Background Correction Help

Hi guys,

I’m trying to create an automated CellProfiler pipeline that can successfully identify, segment, and count cells. I have been struggling to get a pipeline and set of parameters that works consistently, which I believe is due to background variation between images. I have tried illumination correction, enhancing speckles, closing, and a median filter. Here is the pipeline for reference: Method_2.cppipe (37.3 KB).

This works decently for images that have a darker background:

Original image: RAT1_VMS2R_RESULTS_CH3.tiff (675.3 KB)

But when there is a lighter background, the brighter background regions are recognized as objects as well:

Original image: RAT1_VMS2R_RESULTS_CH2.tiff (675.3 KB)

Across my image set, there are both kinds of backgrounds. I was hoping to devise a pipeline that could work consistently for both. Any advice for anything more I can do to correct for this? If not, do you have any suggestions for other software that might be able to handle this better?

Thank you!

In your pipeline you have ColorToGray module, but the images attached here are separated channels! I’m assuming you are feeding a color image to the pipeline which is not attached here.

What’s the goal of IdentifyObjectsManually, what is an ROI? How large should it be?
Are you trying to detect the same object in CH2 and CH3?
Could you annotate an image and let us know what you are trying to detect in each channel?

In general, you may need to choose a different Thresholding strategy in your IPOs depend on what you are trying to detect.

Here are some of the recent video tutorials about segmentation.

Hi Nasim,

Yes, my bad! All my original images are RGB (Sample: RAT1_VMS2R_RESULTS.TIF). The IdentifyObjectsManually module and subsequent mask modules allow me to specify a hand-drawn region of interest (ROI) and apply it to each channel image. It usually encompasses about a third of the image.

In CH2 and CH3, I am trying to identify neurons stained with CTb bound to either a green or red fluorescent dye, respectively. The stain should accumulate in the cytoplasm, and not the nucleus, so the objects I am trying to identify are generally elliptical with little donut holes in them.

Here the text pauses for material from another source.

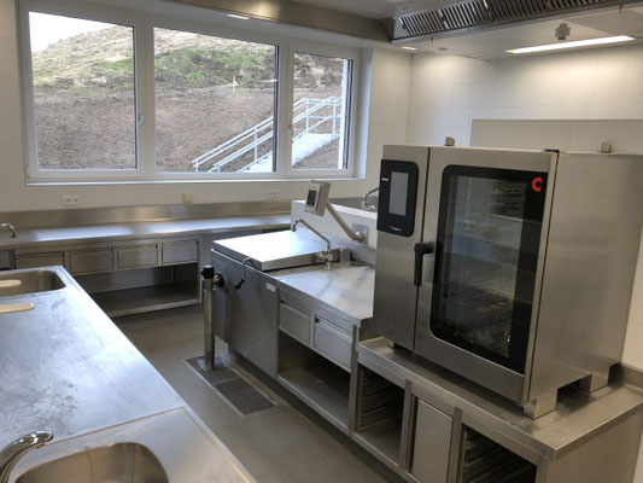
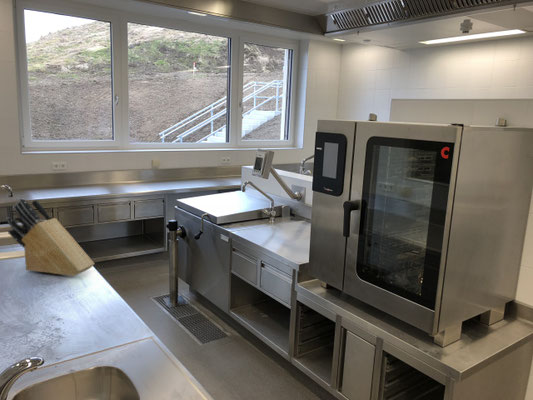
+ knife block [5,197,95,277]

Here is an example of an already isolated channel image in grayscale (green CTb stain):
RAT1_VMS2R_RESULTS_CH2.tiff (675.3 KB)

And here is a manual identification of the same image, with a region of interest already isolated, to show some of the cellular objects I would like identified:

I have tried the Otsu thresholding method as well and it generally produced pretty similar results. Do you have a recommendation for a certain thresholding method?

Thank you for your response, as well as the tutorials link!

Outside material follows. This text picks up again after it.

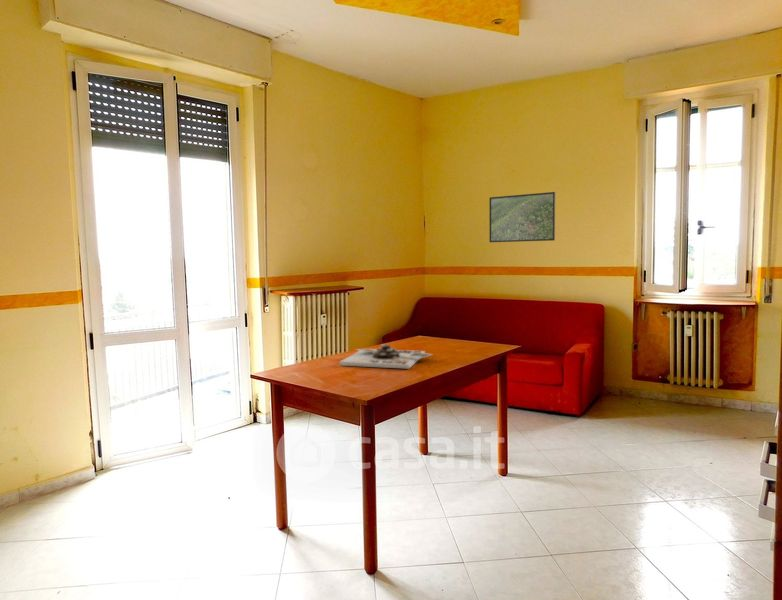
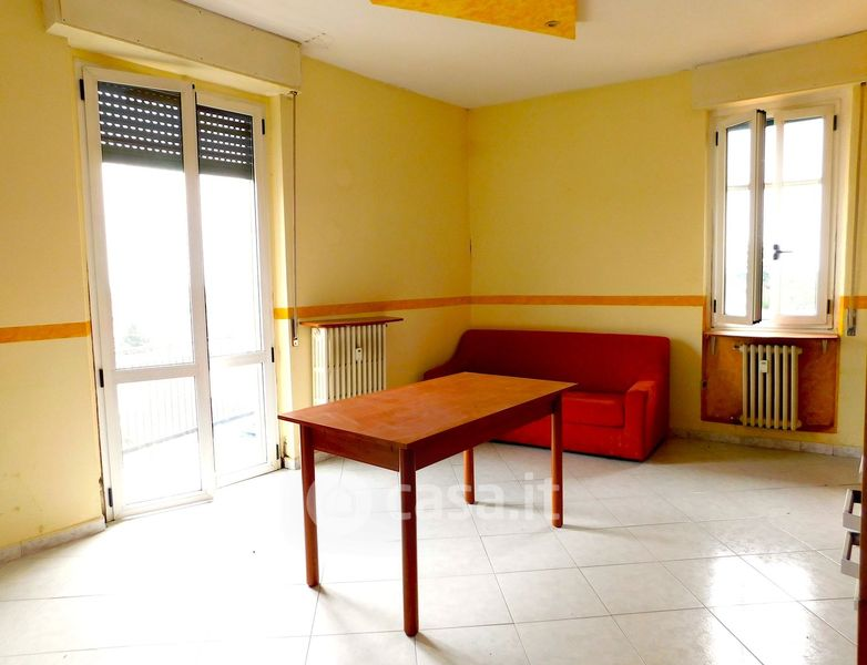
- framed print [488,191,556,243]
- board game [339,343,434,370]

Yeah, that’s challenging! The problem is that some parts of your image has higher pixel intensities than the objects you’re interested in CH2.

I think you could try ImageMath module and if there are overlaps between CH2 and CH3/4 try to subtract the channels or use other operation on the image to see if you could reduce the background.
Alternatively, you could try ilastik, pixel based classifier to detect the regions you’re interested in and bring the mask to CP and then mask your image, detect the areas and make tons of measurement. There was a ilastik tutorial on our youtube channel.